* begin *
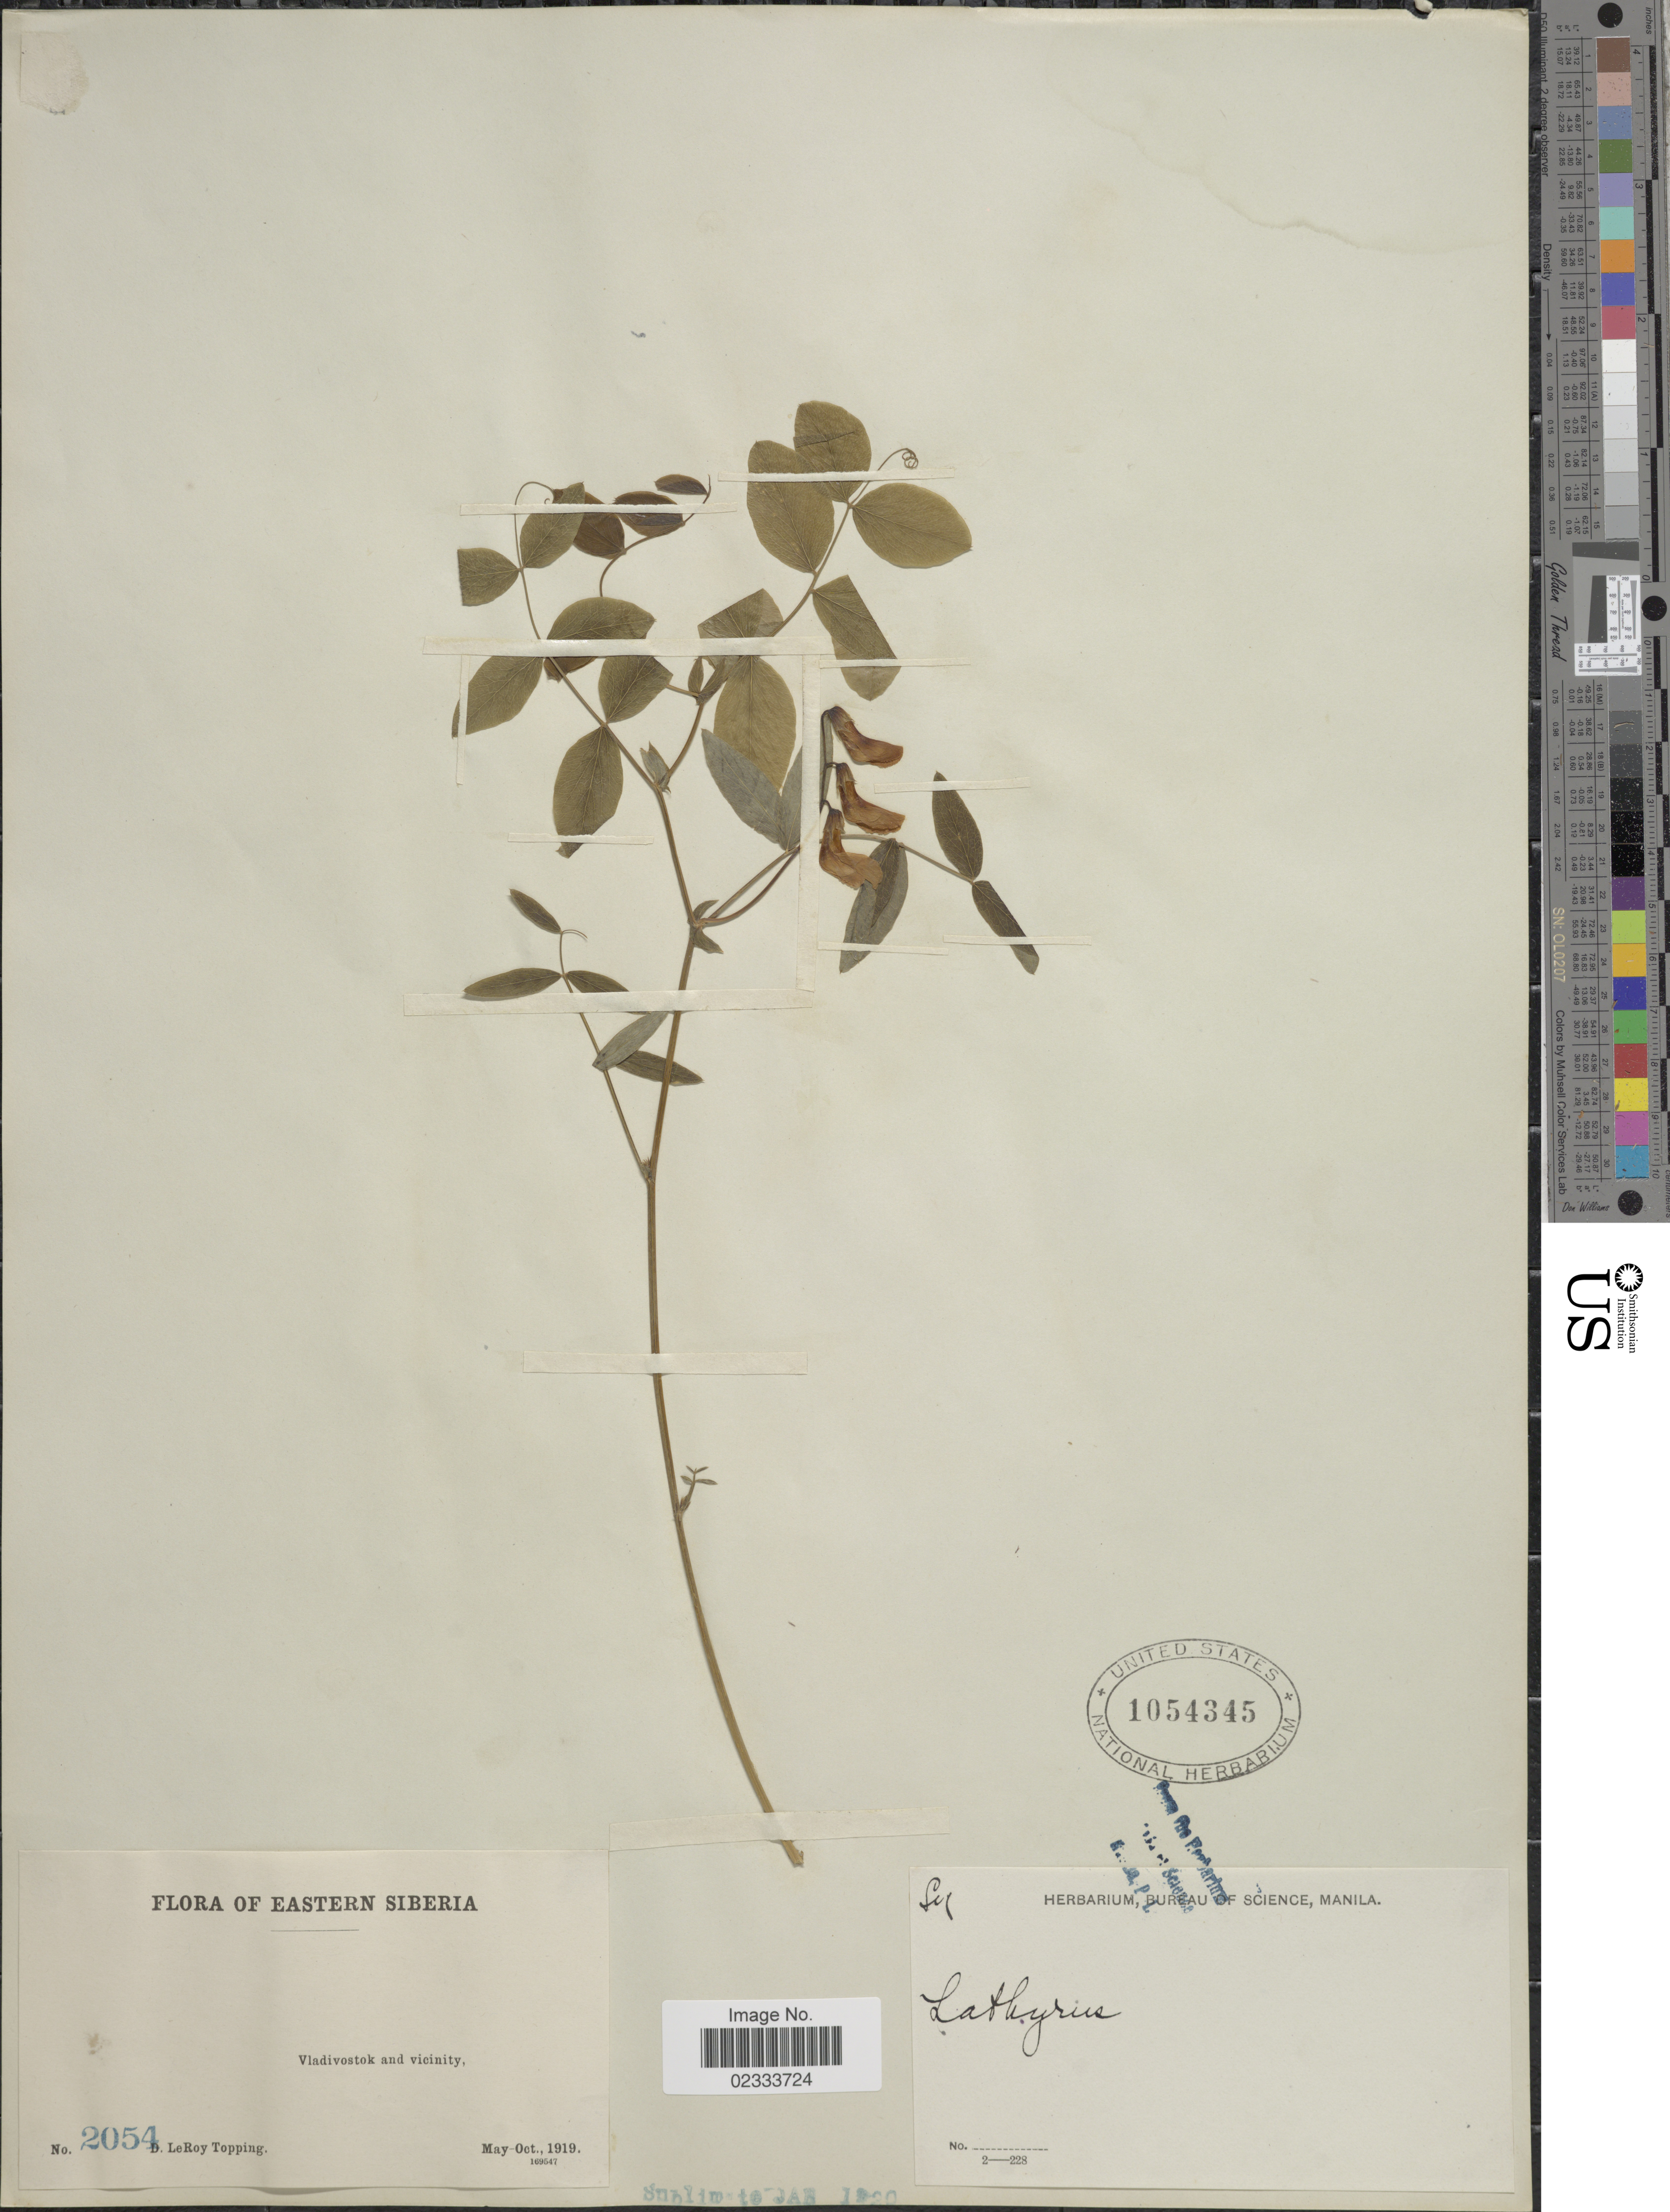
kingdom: Plantae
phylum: Tracheophyta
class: Magnoliopsida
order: Fabales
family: Fabaceae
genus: Lathyrus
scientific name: Lathyrus sp.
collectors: D. L. Topping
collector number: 2054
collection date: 1919-05/1919-10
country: Russian Federation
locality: Eastern Siberia, Vladivostok and vicinity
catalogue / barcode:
* end *
Copy every line of these rows word for word, but leave out the pictures.

kingdom: Plantae
phylum: Tracheophyta
class: Magnoliopsida
order: Fabales
family: Fabaceae
genus: Lathyrus
scientific name: Lathyrus sp.
collectors: D. L. Topping
collector number: 2054
collection date: 1919-05/1919-10
country: Russian Federation
locality: Eastern Siberia, Vladivostok and vicinity
catalogue / barcode:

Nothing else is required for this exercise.